··· Data to process ···
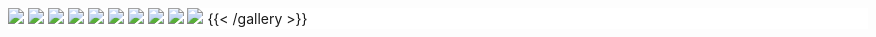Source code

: <img src="https://ai-paper-reviewer.com/YRemB4naKK/11.png" class="grid-w50 md:grid-w33 xl:grid-w25" />
<img src="https://ai-paper-reviewer.com/YRemB4naKK/12.png" class="grid-w50 md:grid-w33 xl:grid-w25" />
<img src="https://ai-paper-reviewer.com/YRemB4naKK/13.png" class="grid-w50 md:grid-w33 xl:grid-w25" />
<img src="https://ai-paper-reviewer.com/YRemB4naKK/14.png" class="grid-w50 md:grid-w33 xl:grid-w25" />
<img src="https://ai-paper-reviewer.com/YRemB4naKK/15.png" class="grid-w50 md:grid-w33 xl:grid-w25" />
<img src="https://ai-paper-reviewer.com/YRemB4naKK/16.png" class="grid-w50 md:grid-w33 xl:grid-w25" />
<img src="https://ai-paper-reviewer.com/YRemB4naKK/17.png" class="grid-w50 md:grid-w33 xl:grid-w25" />
<img src="https://ai-paper-reviewer.com/YRemB4naKK/18.png" class="grid-w50 md:grid-w33 xl:grid-w25" />
<img src="https://ai-paper-reviewer.com/YRemB4naKK/19.png" class="grid-w50 md:grid-w33 xl:grid-w25" />
<img src="https://ai-paper-reviewer.com/YRemB4naKK/20.png" class="grid-w50 md:grid-w33 xl:grid-w25" />
{{< /gallery >}}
···
▶ **Exercise objective**
Before returning the records above, remove the pictures, and keep every other word exactly as it is.

▶ **Completed task**
Source code

: <img src="https://ai-paper-reviewer.com/YRemB4naKK/11.png" class="grid-w50 md:grid-w33 xl:grid-w25" />
<img src="https://ai-paper-reviewer.com/YRemB4naKK/12.png" class="grid-w50 md:grid-w33 xl:grid-w25" />
<img src="https://ai-paper-reviewer.com/YRemB4naKK/13.png" class="grid-w50 md:grid-w33 xl:grid-w25" />
<img src="https://ai-paper-reviewer.com/YRemB4naKK/14.png" class="grid-w50 md:grid-w33 xl:grid-w25" />
<img src="https://ai-paper-reviewer.com/YRemB4naKK/15.png" class="grid-w50 md:grid-w33 xl:grid-w25" />
<img src="https://ai-paper-reviewer.com/YRemB4naKK/16.png" class="grid-w50 md:grid-w33 xl:grid-w25" />
<img src="https://ai-paper-reviewer.com/YRemB4naKK/17.png" class="grid-w50 md:grid-w33 xl:grid-w25" />
<img src="https://ai-paper-reviewer.com/YRemB4naKK/18.png" class="grid-w50 md:grid-w33 xl:grid-w25" />
<img src="https://ai-paper-reviewer.com/YRemB4naKK/19.png" class="grid-w50 md:grid-w33 xl:grid-w25" />
<img src="https://ai-paper-reviewer.com/YRemB4naKK/20.png" class="grid-w50 md:grid-w33 xl:grid-w25" />
{{< /gallery >}}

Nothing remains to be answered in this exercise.